-- What you will do --
Write the listing below out again exactly, though only as far as the line with "Konferenz-Tipps für Teilnehmende", which is included.
Segment Start: Records provided
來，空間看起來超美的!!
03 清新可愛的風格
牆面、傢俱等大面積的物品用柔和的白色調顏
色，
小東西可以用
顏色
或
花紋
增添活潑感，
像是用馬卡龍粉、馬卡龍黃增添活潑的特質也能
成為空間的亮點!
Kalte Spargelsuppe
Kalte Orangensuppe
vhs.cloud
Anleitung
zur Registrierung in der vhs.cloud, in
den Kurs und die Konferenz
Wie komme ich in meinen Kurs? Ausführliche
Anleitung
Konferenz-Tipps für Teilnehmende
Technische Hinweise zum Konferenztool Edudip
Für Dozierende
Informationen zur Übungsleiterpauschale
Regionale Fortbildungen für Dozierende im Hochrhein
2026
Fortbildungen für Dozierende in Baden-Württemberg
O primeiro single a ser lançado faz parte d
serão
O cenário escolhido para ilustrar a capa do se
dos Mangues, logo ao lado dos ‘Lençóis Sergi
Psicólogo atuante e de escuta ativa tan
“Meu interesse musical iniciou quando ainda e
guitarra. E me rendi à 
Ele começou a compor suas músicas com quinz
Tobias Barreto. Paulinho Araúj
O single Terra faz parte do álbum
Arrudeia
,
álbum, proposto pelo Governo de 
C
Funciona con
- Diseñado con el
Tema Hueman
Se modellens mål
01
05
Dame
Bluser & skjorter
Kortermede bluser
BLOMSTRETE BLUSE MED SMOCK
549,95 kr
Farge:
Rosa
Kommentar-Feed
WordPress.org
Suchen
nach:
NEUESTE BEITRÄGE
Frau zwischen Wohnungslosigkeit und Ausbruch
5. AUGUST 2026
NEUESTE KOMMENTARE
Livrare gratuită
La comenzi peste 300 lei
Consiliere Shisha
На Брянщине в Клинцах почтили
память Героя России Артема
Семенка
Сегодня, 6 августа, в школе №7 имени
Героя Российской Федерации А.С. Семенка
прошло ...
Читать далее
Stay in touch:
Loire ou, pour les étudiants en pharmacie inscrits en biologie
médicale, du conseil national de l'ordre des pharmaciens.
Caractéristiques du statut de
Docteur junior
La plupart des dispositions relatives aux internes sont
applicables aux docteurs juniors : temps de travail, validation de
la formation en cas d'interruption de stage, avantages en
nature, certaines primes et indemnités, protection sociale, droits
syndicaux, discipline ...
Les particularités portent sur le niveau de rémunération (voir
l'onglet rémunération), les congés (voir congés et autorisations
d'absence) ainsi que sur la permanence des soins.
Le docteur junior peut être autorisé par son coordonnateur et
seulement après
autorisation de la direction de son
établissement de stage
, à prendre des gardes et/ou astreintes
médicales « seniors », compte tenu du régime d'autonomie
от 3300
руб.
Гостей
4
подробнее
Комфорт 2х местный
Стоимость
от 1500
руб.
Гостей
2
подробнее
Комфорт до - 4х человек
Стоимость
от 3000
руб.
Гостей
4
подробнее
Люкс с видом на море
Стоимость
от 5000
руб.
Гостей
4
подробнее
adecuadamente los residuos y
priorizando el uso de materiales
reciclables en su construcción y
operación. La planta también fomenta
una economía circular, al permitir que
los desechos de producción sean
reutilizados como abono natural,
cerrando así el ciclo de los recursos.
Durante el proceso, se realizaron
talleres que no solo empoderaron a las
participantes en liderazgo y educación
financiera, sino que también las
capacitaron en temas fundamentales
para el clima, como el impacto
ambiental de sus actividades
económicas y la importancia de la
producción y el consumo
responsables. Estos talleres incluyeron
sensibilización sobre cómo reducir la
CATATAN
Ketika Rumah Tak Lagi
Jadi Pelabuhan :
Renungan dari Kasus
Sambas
Segment End: Records provided
-- Task result --
來，空間看起來超美的!!
03 清新可愛的風格
牆面、傢俱等大面積的物品用柔和的白色調顏
色，
小東西可以用
顏色
或
花紋
增添活潑感，
像是用馬卡龍粉、馬卡龍黃增添活潑的特質也能
成為空間的亮點!
Kalte Spargelsuppe
Kalte Orangensuppe
vhs.cloud
Anleitung
zur Registrierung in der vhs.cloud, in
den Kurs und die Konferenz
Wie komme ich in meinen Kurs? Ausführliche
Anleitung
Konferenz-Tipps für Teilnehmende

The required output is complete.